**Supplied passage:**
PyTorch - an open-source deep learning framework primarily developed by Facebook's AI Research lab (FAIR). It provides a flexible and dynamic computational graph computation model, making it popular among researchers and developers for building and training deep neural networks.
PyTorch Lightning - a lightweight PyTorch wrapper that simplifies the process of building, training, and deploying complex deep learning models. It provides a high-level interface and abstractions that abstract away boilerplate code, making it easier for researchers and practitioners to focus on experimenting with and improving their models rather than dealing with low-level implementation details.
Hydra - a framework for elegantly configuring complex applications. The key feature is the ability to dynamically create a hierarchical configuration by composition and override it through config files and the command line.
The directory structure looks like this:
├── data <- Project data
│ └── raster_libraries <- Folder holding sets of individual rasters per CMA
| ├── maniac_mini_raster_library <- Raster Library for maniac_mini example
│ └── ...
├── docker <- Docker scripts to build images / run containers
│
├── logs <- Logs generated by hydra and lightning loggers
├── sri_maper <- Primary source code folder for MAPER
│ ├── ckpts <- Optional folder to hold pretrained models (if not in logs)

[Extracted records]
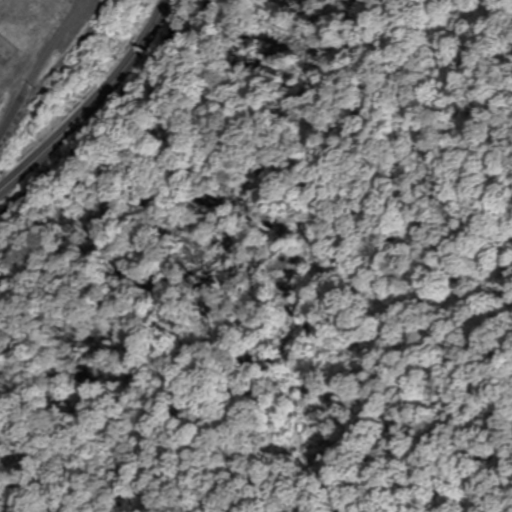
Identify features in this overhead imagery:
road: (92, 101)
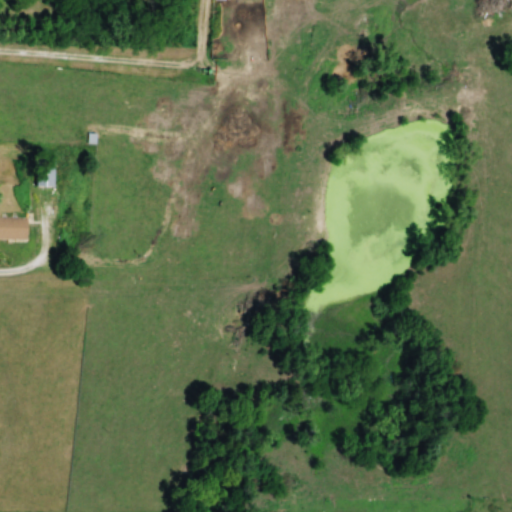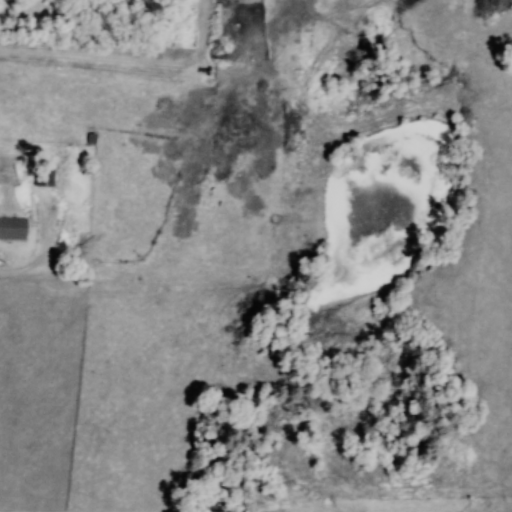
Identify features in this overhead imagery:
building: (42, 173)
building: (12, 229)
road: (42, 255)
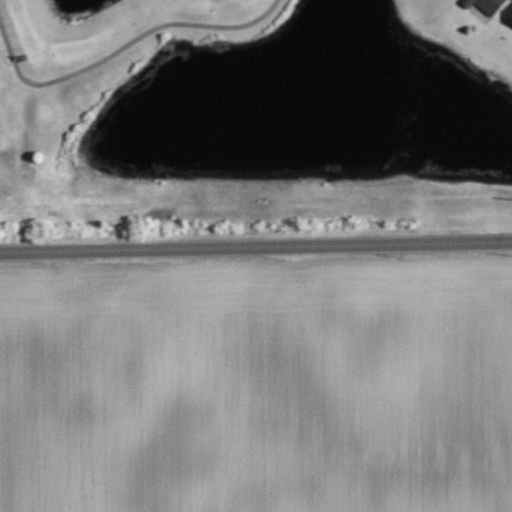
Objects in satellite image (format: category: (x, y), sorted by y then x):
building: (487, 4)
building: (509, 20)
road: (122, 48)
road: (256, 245)
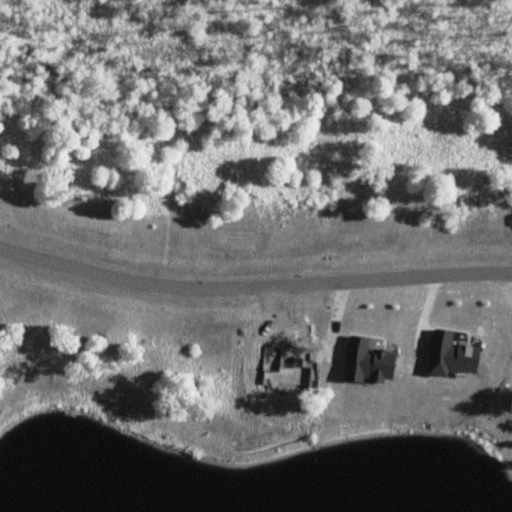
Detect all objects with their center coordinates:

**Set of tasks:**
A: Copy the framework and directory-structure text word for word from "The directory structure" to "not in logs)".
B: In the framework and directory-structure text, which lab primarily developed PyTorch?
C: Pick up the framework and directory-structure text after its last line and keep it going.

**Per-task answers:**
A:
The directory structure looks like this:
├── data <- Project data
│ └── raster_libraries <- Folder holding sets of individual rasters per CMA
| ├── maniac_mini_raster_library <- Raster Library for maniac_mini example
│ └── ...
├── docker <- Docker scripts to build images / run containers
│
├── logs <- Logs generated by hydra and lightning loggers
├── sri_maper <- Primary source code folder for MAPER
│ ├── ckpts <- Optional folder to hold pretrained models (if not in logs)

B: Facebook's AI Research lab (FAIR).

C:
│ │
│ ├── configs <- Hydra configs
│ │ ├── callbacks <- Callbacks configs
│ │ ├── data <- Data configs
│ │ ├── debug <- Debugging configs
│ │ ├── experiment <- Experiment configs
│ │ ├── extras <- Extra utilities configs
│ │ ├── hparams_search <- Hyperparameter search configs
│ │ ├── hydra <- Hydra configs
│ │ ├── logger <- Logger configs
│ │ ├── model <- Model configs
│ │ ├── paths <- Project paths configs
│ │ ├── preprocess <- Preprocessing configs
│ │ ├── trainer <- Trainer configs
│ │ │
│ │ ├── __init__.py <- python module __init__
│ │ ├── test.yaml <- Main config for testing
│ │ └── train.yaml <- Main config for training
│ │
│ ├── notebooks <- Jupyter notebooks
│ │
│ ├── src <- Source code
│ │ ├── data <- Data code
│ │ ├── models <- Model code
│ │ ├── utils <- Utility code
│ │ │
│ │ ├── __init__.py <- python module __init__
│ │ ├── map.py <- Run mapping via CLI
│ │ ├── pretrain.py <- Run pretraining via CLI
│ │ ├── test.py <- Run testing via CLI
│ │ └── train.py <- Run training via CLI
│ │
│ ├── __init__.py <- python module __init__
│
├── .gitignore <- List of files ignored by git
├── LICENSE.txt <- License for code repo
├── project_vars.sh <- Project variables for infrastructure
├── setup.py <- File for installing project as a package
└── README.md
This repo is compatible with running locally, on docker locally, or on docker in a Kubernetes cluster. Please follow the corresponding instrcutions exactly, carefully so install is smooth. Once you are familiar with the structure, you can make changes. NOTE - the repo is currently DEPENDENT on having live CDR and StatMagic instances to recieve the inputs necessary to run as a server.
This setup presents the easiest installation but is more brittle than using docker containers. Please make a virtual environment of your choosing, source the environment, clone the repo, and install the code using setup.py
. Below are example commands to do so.
# creates and activates virtual environment
conda create -n [VIRTUAL_ENV_NAME] python=3.10
conda activate [VIRTUAL_ENV_NAME]
# clone repo source code locally
git clone https://github.com/DARPA-CRITICALMAAS/sri-ta3.git
cd sri-ta3
# sets environment variables
source project_vars.sh
# installs from source code
python3 -m pip install -e .
If installation succeeded without errors, you should be able to run the SRI TA3 server. Skip to SRI TA3 server.
This setup is slightly more involved but provides more robustness across physical devices by using docker. We've written convenience bash scripts to make building and running the docker container much eaiser. First, clone the repo locally.
# clone repo source code locally
git clone https://github.com/DARPA-CRITICALMAAS/sri-ta3.git
cd sri-ta3
Next, edit the variables in project_vars.sh relevant to your use case. Typically, one needs to edit JOB_TAG
REPO_HOST
, DUSER
, WANDB_API_KEY
, CDR_TOKEN
, CDR_HOST
, and NGROK_AUTHTOKEN
. After editing project_vars.sh, build and run the docker image. Below are example commands to do so using the conenivence scripts.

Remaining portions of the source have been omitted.